Butif the lot worth something At the End Maybe Some Discount for Shipping....

Thnx For Let me Know ...


----------



## patnor1011 (Sep 22, 2011)

He is quite right. overseas shipping from europe with state post offices is overkill. If I would send parcel of up to 3.5kilo (7pounds) with anpost it will cost me 44 euro normal and 48 euro registered. Only option is to break up lot to smaller sizes. 
Packet up to 1.5 kilo with anpost will cost 16.6 or 21 euro registered.

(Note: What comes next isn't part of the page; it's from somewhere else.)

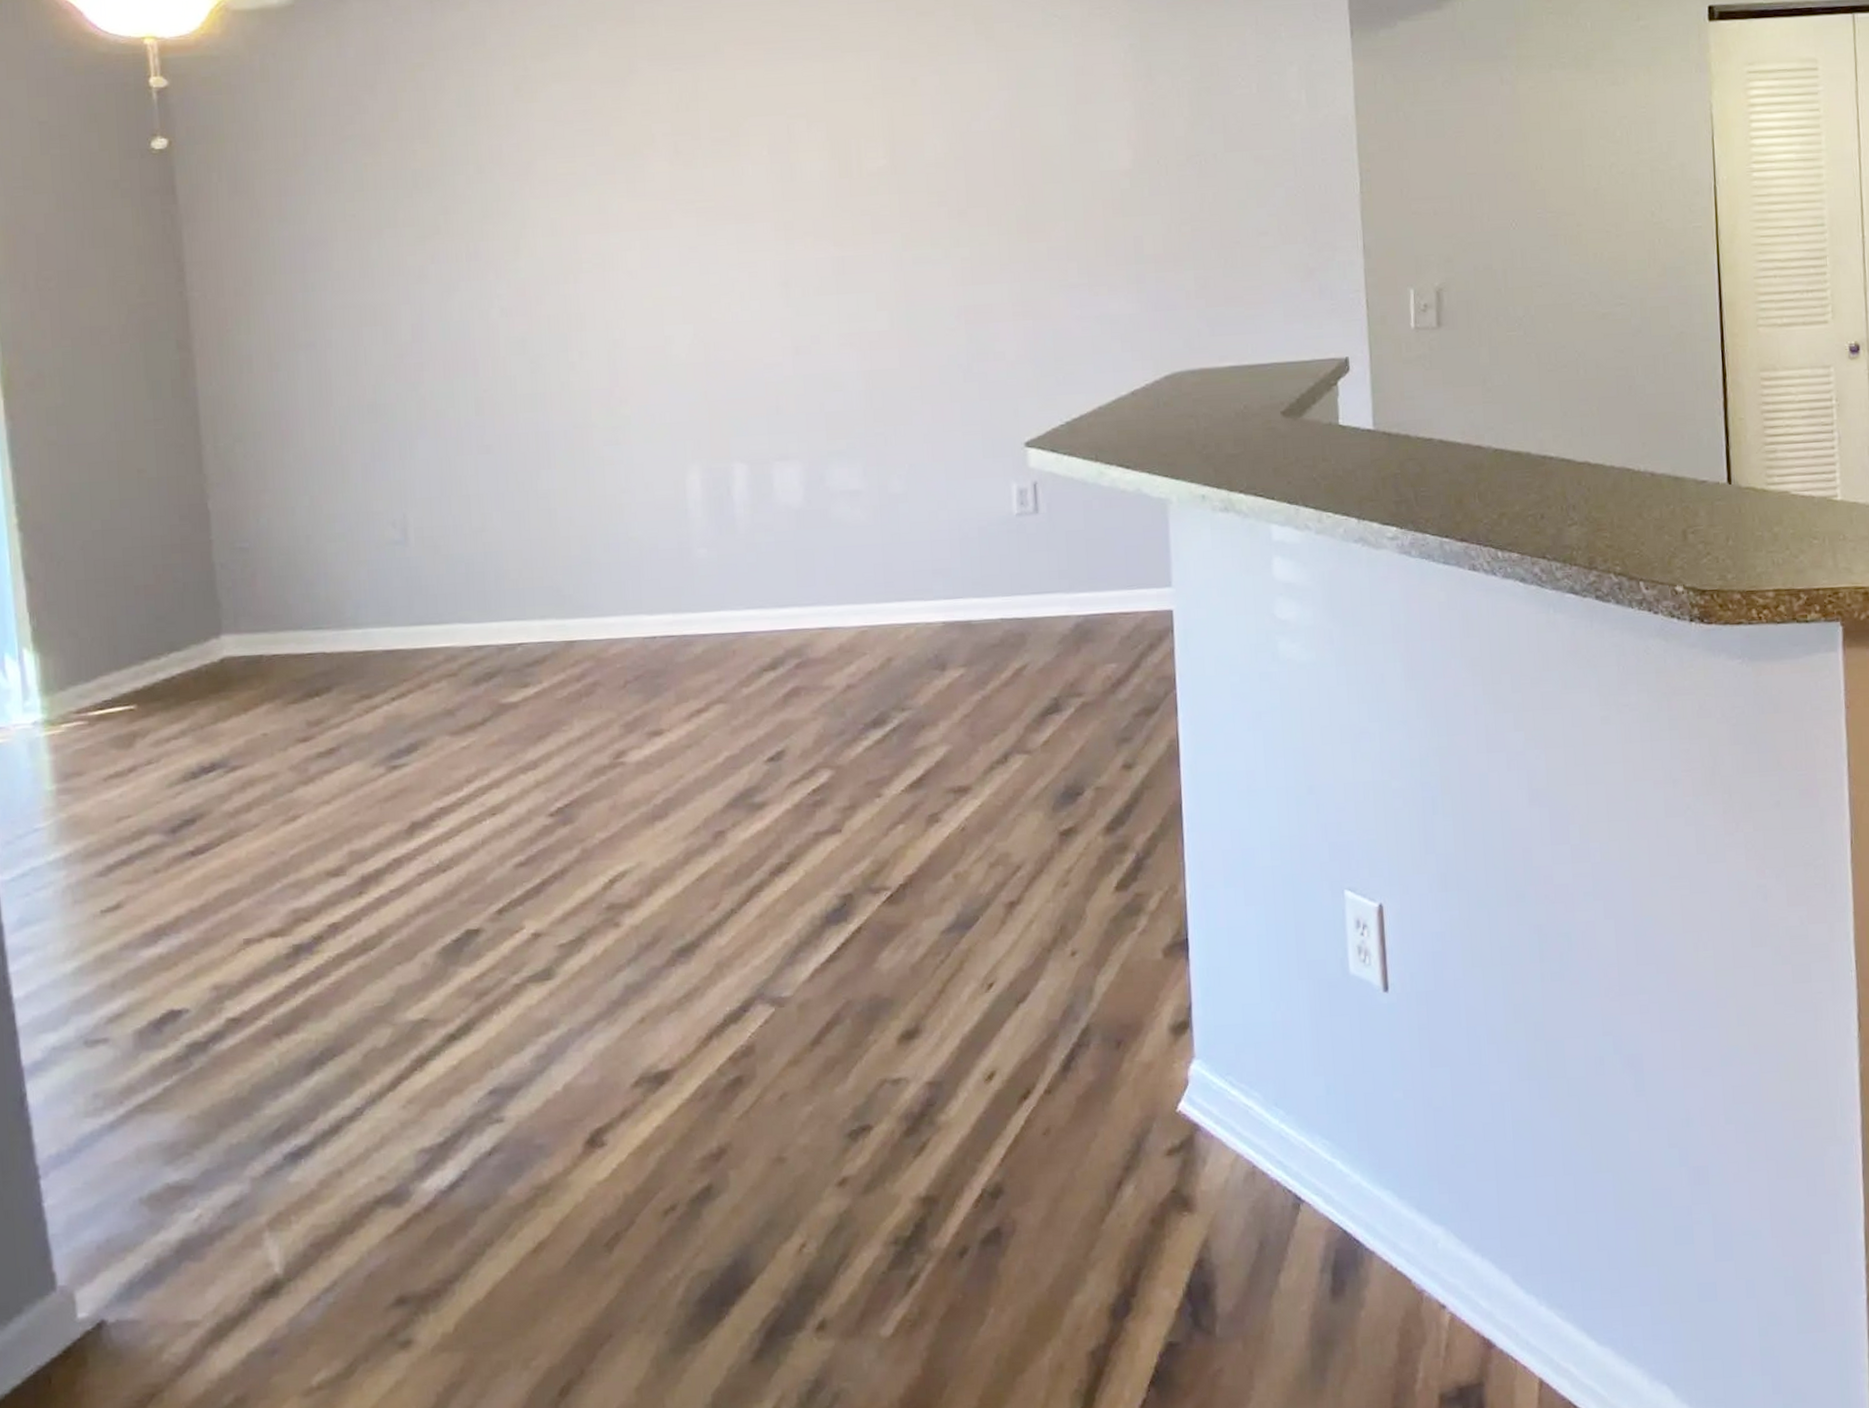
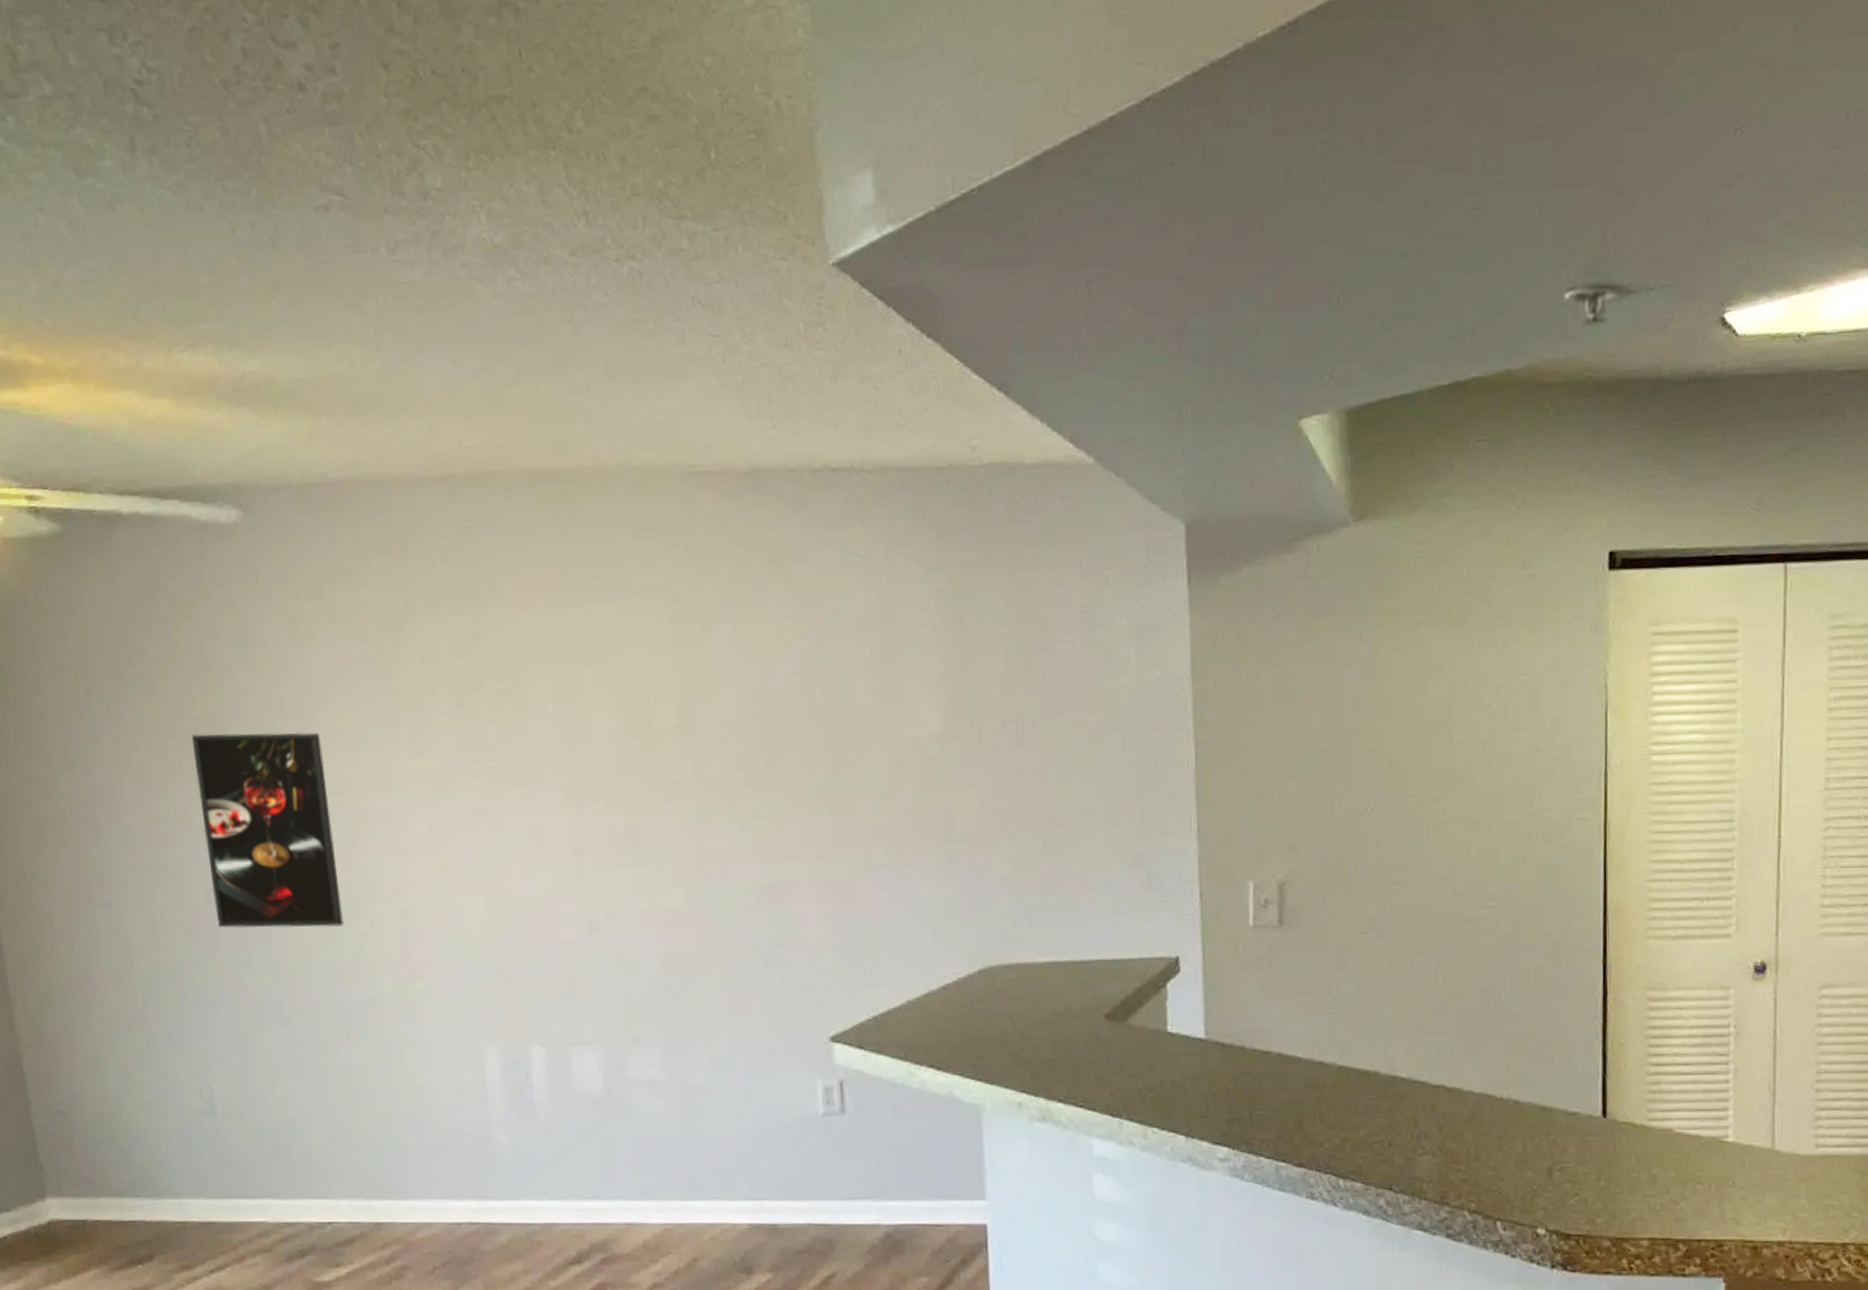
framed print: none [409,180,553,364] -> present [191,732,345,929]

Sending heavier items overseas is not good deal for anybody unless it is of significant value.


----------



## Ellie (Sep 22, 2011)

excactly patnor1011 .......
mAYbe the idea to split into smaller lot's Save some Shipping indeed....


Thnx


----------



## Ellie (Sep 25, 2011)

Less Than One Day Left..........


----------



## notch (Sep 25, 2011)

Ellie said:


> Less Than One Day Left..........



Save your money for something worthwhile. All I see is plastic,solder/KOVAR and Ceramic. If there were any high-yield chips, they would be right on top.


----------



## patnor1011 (Sep 26, 2011)

notch said:


> Ellie said:
> 
> 
> > Less Than One Day Left..........
> ...



It is his auction.
But truth is that even if they will go for 1$ any shipping will probably cost more than they have inside.


----------



## Ellie (Sep 27, 2011)

Im Allready throw away All the Plastics.....
Maybe in the future i give a try with only + more ep-roms

Thnx


----------



## patnor1011 (Sep 27, 2011)

Do not throw them away. There may be refiners or buyers down in Greece who will pay something. They are just not really suitable for shipping internationally in kilo - volumes.


----------